READING PASSAGE: Begin
Freeholds can be owned by one or several owners. The property is then considered an indivisible or a co-owned property. Co-ownership exists where parts of property are for the collective use of the co-owners. It is ruled by the legal co-ownership regime which governs the rights and financial obligations of the co-owners and the operating conditions of the co-ownership.
Ownership of freeholds can also be extended to volumes (similar to ‘flying freehold’ under English law) which enable a property to be ‘sliced’ into different volumes each held by a different owner independently of the others. When ‘sliced’ into different volumes, no part of the property will be for collective use and the relationship between the parties will be governed by the laws of contract as described in the ‘volume division deed’.
Is ownership of real estate and the buildings on it separate?
Ownership is considered global and is extended in theory to everything on the land, above and under the property unless expressly structured otherwise.
Ownership of the real estate and the building may be separated in the context of a volume division as described above. When consisting of a mere division between the ground and the surface of the property this is known as a ‘surface right’ (droit de superficie) where the ground and the surface are owned separately in freehold.
READING PASSAGE: End
RECORDS: Begin
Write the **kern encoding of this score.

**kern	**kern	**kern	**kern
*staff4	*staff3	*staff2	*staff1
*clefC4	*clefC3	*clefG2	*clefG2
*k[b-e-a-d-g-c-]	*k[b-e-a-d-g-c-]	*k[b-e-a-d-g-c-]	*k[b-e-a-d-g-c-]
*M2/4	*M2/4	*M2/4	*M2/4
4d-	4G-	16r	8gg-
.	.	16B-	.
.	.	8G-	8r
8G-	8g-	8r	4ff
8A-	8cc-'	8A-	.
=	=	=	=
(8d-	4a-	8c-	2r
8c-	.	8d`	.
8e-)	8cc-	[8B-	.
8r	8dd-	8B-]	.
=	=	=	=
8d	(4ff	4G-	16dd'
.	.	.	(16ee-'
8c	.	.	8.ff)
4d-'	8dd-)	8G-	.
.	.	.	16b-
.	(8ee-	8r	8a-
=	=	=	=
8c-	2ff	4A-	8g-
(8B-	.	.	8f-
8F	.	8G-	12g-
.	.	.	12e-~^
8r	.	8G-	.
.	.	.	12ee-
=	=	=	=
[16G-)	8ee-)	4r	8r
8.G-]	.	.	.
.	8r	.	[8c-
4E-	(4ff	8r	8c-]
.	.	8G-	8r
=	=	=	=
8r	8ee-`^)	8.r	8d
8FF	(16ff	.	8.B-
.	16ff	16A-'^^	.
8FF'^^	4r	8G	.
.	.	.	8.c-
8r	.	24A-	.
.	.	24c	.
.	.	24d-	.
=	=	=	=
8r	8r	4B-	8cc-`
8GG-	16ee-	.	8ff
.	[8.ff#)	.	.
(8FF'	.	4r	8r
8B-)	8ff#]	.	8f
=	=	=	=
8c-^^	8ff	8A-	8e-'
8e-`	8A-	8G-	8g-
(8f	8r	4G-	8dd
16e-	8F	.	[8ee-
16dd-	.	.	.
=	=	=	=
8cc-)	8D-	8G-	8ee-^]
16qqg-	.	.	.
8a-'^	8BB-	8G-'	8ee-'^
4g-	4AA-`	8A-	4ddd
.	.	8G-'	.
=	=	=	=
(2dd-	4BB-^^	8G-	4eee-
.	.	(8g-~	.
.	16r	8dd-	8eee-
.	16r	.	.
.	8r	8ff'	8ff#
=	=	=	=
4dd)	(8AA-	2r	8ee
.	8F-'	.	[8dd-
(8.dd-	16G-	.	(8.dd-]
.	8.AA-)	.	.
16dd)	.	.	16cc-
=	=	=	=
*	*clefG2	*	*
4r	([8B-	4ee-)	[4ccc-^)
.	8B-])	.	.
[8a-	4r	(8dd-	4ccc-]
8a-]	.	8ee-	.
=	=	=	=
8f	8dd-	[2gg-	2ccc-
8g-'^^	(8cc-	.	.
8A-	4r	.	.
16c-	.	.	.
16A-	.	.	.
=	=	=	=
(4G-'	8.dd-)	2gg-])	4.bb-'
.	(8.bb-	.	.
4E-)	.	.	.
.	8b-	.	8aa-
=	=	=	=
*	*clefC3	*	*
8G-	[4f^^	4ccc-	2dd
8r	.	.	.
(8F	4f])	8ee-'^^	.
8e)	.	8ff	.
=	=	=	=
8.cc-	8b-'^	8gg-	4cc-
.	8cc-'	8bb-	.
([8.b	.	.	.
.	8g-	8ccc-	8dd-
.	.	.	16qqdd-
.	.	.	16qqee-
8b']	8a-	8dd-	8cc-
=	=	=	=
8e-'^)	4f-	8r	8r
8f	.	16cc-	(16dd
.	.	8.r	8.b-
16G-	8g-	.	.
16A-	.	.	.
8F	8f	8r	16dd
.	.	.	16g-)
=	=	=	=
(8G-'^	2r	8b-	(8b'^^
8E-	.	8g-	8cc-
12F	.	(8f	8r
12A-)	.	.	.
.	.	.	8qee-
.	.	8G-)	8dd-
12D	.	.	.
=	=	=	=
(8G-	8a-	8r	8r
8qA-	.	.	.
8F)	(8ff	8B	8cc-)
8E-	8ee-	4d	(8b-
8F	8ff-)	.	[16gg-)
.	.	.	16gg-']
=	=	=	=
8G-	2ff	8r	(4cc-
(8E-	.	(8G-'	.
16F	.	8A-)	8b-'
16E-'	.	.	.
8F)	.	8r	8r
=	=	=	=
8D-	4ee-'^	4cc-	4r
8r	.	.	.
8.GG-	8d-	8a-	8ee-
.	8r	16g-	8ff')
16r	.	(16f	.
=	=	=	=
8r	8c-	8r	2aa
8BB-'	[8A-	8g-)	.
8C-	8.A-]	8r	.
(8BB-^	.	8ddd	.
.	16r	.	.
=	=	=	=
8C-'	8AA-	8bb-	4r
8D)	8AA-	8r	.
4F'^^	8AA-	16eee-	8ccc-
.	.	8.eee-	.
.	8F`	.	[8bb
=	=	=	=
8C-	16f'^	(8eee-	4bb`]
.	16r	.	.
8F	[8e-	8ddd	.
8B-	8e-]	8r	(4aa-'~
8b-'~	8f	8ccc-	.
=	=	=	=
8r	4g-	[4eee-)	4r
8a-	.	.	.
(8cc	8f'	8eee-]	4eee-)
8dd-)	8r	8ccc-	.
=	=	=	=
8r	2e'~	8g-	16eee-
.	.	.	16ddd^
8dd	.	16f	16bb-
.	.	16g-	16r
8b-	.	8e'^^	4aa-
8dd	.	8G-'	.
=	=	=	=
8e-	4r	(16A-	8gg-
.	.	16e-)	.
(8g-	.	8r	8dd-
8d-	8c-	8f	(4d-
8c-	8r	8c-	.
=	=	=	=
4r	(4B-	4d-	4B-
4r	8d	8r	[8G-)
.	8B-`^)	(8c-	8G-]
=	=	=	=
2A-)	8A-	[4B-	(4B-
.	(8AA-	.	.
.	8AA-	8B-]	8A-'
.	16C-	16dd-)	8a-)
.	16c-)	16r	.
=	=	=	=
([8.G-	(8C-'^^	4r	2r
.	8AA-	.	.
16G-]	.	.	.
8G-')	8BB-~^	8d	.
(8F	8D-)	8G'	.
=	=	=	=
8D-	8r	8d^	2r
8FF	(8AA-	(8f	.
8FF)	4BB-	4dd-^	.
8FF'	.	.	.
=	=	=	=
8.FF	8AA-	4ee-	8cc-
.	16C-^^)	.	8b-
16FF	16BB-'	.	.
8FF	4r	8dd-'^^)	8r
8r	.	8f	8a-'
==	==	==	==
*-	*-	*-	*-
RECORDS: End
## TASK 1
According to the text on freehold ownership, what does the legal co-ownership regime govern? List every item.
## TASK 2
Answer each question from the text on freehold ownership.
(a) When a property is sliced into volumes, what governs the relationship between the parties?
(b) What is the French term for a surface right?
(c) In theory, what does ownership extend to?
## TASK 3
Pick up the text on freehold ownership after its last sentence and continue it.
The records are not needed for the tasks.

## TASK OUTPUT 1
- the rights of the co-owners
- the financial obligations of the co-owners
- the operating conditions of the co-ownership

## TASK OUTPUT 2
(a) The laws of contract govern it, as described in the volume division deed.
(b) The French term is droit de superficie.
(c) Ownership extends to everything on the land, above and under the property, unless expressly structured otherwise.

## TASK OUTPUT 3
Note also that under a ground lease as mentioned above, the leasehold tenure will include an in rem interest on the building to the benefit of the tenant which will temporary divide the ownership of the land and the buildings erected on it.
What are common ownership structures for ownership of commercial real estate?
Individuals usually use transparent entities known as ‘non-trading real estate companies’ (sociétés civiles immobilières or SCI) to hold and rent commercial real estates on an unfurnished basis. The tax result of French SCI is subject to income tax at the level of the individuals directly. Capital gain realised through French SCI held by individuals upon the sale of the commercial real estate can be tax totally exempted from capital gain tax and social contributions if the real estate has been held for at least thirty years.
What is the usual legal due diligence process that is undertaken when acquiring commercial real estate?
Real estate due diligence will be commonly performed by the French notary appointed by the purchaser for the purchase of the property, who is considered the legal guarantor of the transfer deed efficiency to the benefit of the purchaser and the certainty of its ownership.
Searches will be made at the Land Registry to know the conditions of the previous transfer deeds and the easements and encumbrances registered on the property. These will take between a few days and a few weeks, to obtain (depending on the location of the property) but are usually already ordered by the vendor’s notary when the data room process is initiated and will be updated between signing and closing.
Several other searches are legally prescribed on behalf of the vendor on the condition and history of the property (e.g. asbestos diagnosis for buildings erected before 1997, termites’ survey, statement describing the technological and natural risks relating to the property, if any, energy efficiency audit, etc.), which shall be provided by the vendor as part of the data room.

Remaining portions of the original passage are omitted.